Rarely do the phrases “Experimental cuisine” and “Next to the Dollar Store” come together in any truly good sense.
And that’s, I think, the dichotomy of experimentation: we think of it as the purview of the rich and famous, or the cheap and desperate. “Sounds like something I’d make while I was high” is a common joke I hear about new combinations of ingredients. But it’s not just for those two. It’s something you can do at home. Experimenting is how I got my start in cooking: I wanted new dipping sauces for chicken tenders, so I made some. I wanted new spices on my chicken, so I mixed them. And I learned to do it well. And my friends asked me to do more. Then I made sandwiches, and soups, and then, one day, I realized I had a hobby.

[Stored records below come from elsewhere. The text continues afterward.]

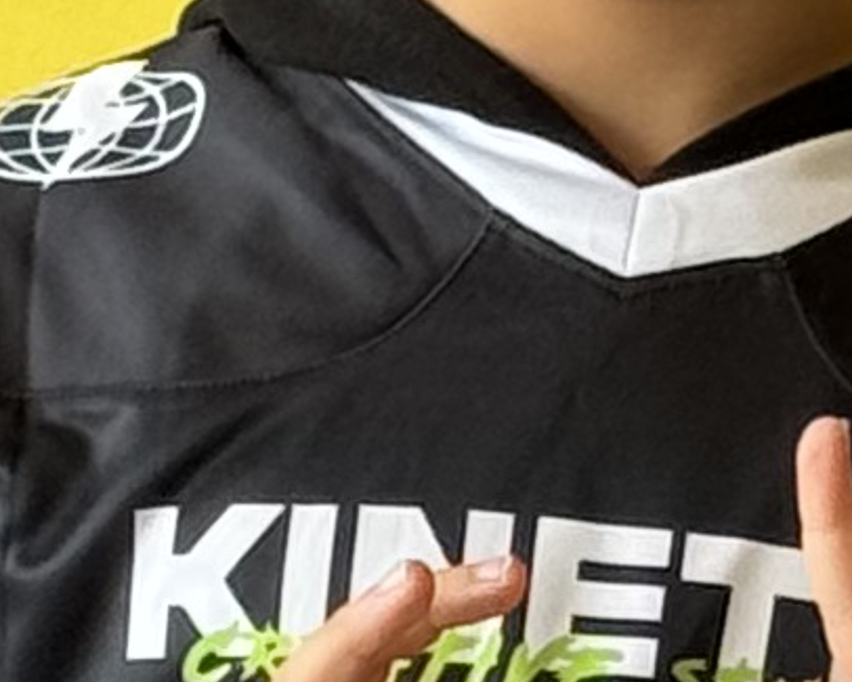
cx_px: 713
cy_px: 1486
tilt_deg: -11.7
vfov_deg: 3.3
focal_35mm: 465
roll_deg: -0.3
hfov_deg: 4.2
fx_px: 11728
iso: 64
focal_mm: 6.76
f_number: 1.78
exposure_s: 1/121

I recently got a friend a cookbook from a chef I know he likes, and it motivated him to make octopus stew. That’s a dish bold enough that even I wouldn’t make it. But he did. Because he trusted that chef. And himself. That’s the biggest step: Experimentation requires trust. And as long as you trust yourself, you can make some great things.
“Terrible! Yes. But great.” Am I the only one who remembers that line from Ollivander in Philosopher’s Stone? I’ve always liked it.